It’s been six consecutive years that I haven’t missed the White Mountain Festival. From the very first year this small but fabulous festival grew on my heart like a woolly moss you might find growing in the mountainous area.
Originally started in 2006 as an alternative for the more sedate Splashy Fen fans, and organised by the same group, C-Weed Productions, White Mountain, situated at White Mountain Lodge just outside Estcourt, was intended to cater for families and folk fans.
Word spread almost immediately after the first festival and soon it was attracting a healthy crowd of around 2000 music-lovers, which is about as big as it will get. I couldn’t help but compare my latest visit to my recent trek to Oppikoppi. Though White Mountain may involve music and camping, it couldn’t be further removed from its’ northern counterpart.

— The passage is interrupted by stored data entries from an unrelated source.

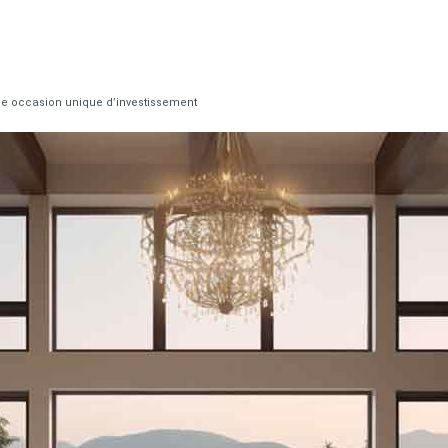
 une occasion unique d’investissement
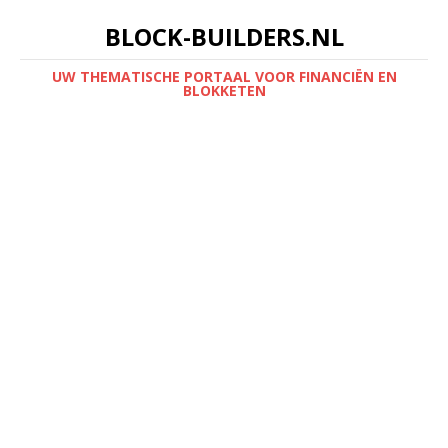
BLOCK-BUILDERS.NL
UW THEMATISCHE PORTAAL VOOR FINANCIËN EN
BLOKKETEN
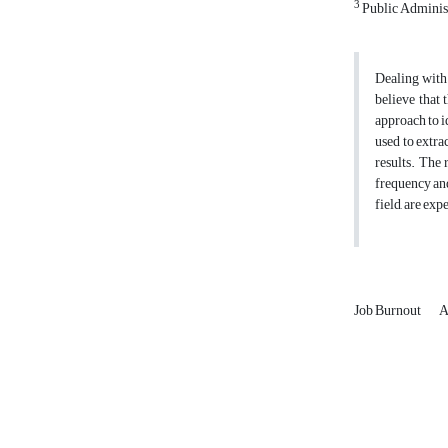
3
Public Administ
Dealing with
believe that
approach to i
used to extr
results. The 
frequency and
field, are exp
Job Burnout
A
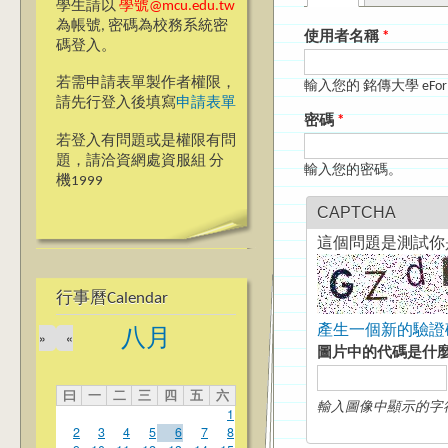
主要索引標籤
學生請以
學號@mcu.edu.tw
為帳號, 密碼為校務系統密
使用者名稱
*
碼登入。
若需申請表單製作者權限，
輸入您的 銘傳大學 eFo
請先行登入後填寫
申請表單
密碼
*
若登入有問題或是權限有問
題，請洽資網處資服組 分
輸入您的密碼。
機1999
CAPTCHA
這個問題是測試你
行事曆Calendar
產生一個新的驗證
八月
»
«
圖片中的代碼是什
曰
一
二
三
四
五
六
輸入圖像中顯示的字
1
2
3
4
5
6
7
8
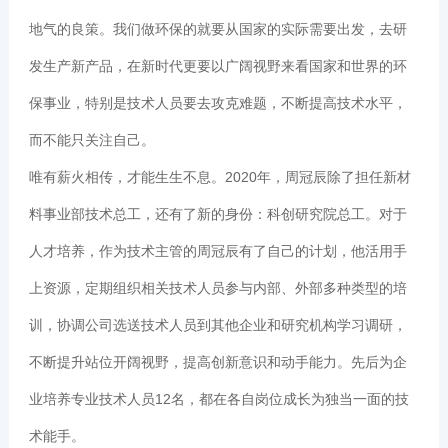
地气的良策。我们做环保的就要从国家的实际需要出发，去研
发生产新产品，在新时代更要以广阔视野来看国家和世界的环
保事业，特别是技术人员要去攻克难题，不断提高技术水平，
而不能只关注自己。
唯有薪火相传，才能生生不息。2020年，周冠辰除了担任新材
料事业部技术总工，还有了新的身份：科创研究院总工。对于
人才培养，作为技术主管的周冠辰有了自己的计划，他活用手
上资源，定期组织相关技术人员参与内部、外部多种类型的培
训，协调公司选送技术人员到其他企业和研究机构学习调研，
不断提升站位开阔视野，提高创新意识和动手能力。先后为企
业培养专业技术人员12名，都在各自岗位成长为独当一面的技
术能手。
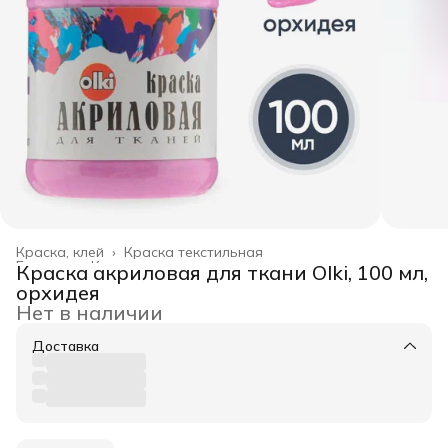
Краска, клей
›
Краска текстильная
Главная
›
Канцелярские товары
›
Краска акриловая для ткани Olki, 100 мл,
орхидея
Нет в наличии
Доставка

For one thing, you can replace the hard, red dust with green verdant pastures and picturesque mountains. The setting is truly stunning. You get a feeling of peace as soon as you drive into the main camping area, which is equipped with basic ablution facilities – also unlike Oppikoppi. (If you’re lucky you may even score a hot shower!)
With a single main stage where the majority of the action takes place, the pace is leisurely. There’s no need to rush around to see your favourites. It’s best to grab you gear and get comfy in front of the stage for the day.
Around you you’ll find people napping, sipping on cold Craft beer from Notties Brewery or coffee to keep off the mountain chill. You’ll see toddlers shaking their nappied tushes to the tunes. You’ll see old friends laughing in camping chairs and new friends being made around the bonfire. The food selection isn’t huge but what’s there is hearty – homemade potjikos, delicious shwarmas, vegetarian curry, pizza and giant burgers!
This year’s line-up was varied, running the gauntlet from quiet female folk artists like Janie Bay to full scale gypsy-ska fun with the Nomadik Orchestra. A new addition to the festival this year was an open-mic slot that ran on the main stage between 10.30am and 1.30pm. It was great to be entertained throughout the day and surprising to see a wide variety of talent from young and old.
After the last bands have packed up for the night, the action heads to Tom’s Tavern – a delightful old stone pub situated on the lodge side of the property. This is where the real fun starts!
Being in the Drakensberg, you have to be prepared for all seasons. In one day you may see two thunderstorms and get a sunburn. It’s best to make sure your tent is well secured too. One year our tent was flattened by a howling South Easterly.
For myself and my friends, White Mountain Festival is a holiday – a magical escape where you can mingle with old friends and make new ones. It’s a place where you can party with your granny and not look lame. It’s a place where kids can be kids and frolick in the dust in wear fairy wings if they want to. It’s a festival you should definitely try out when you get the chance.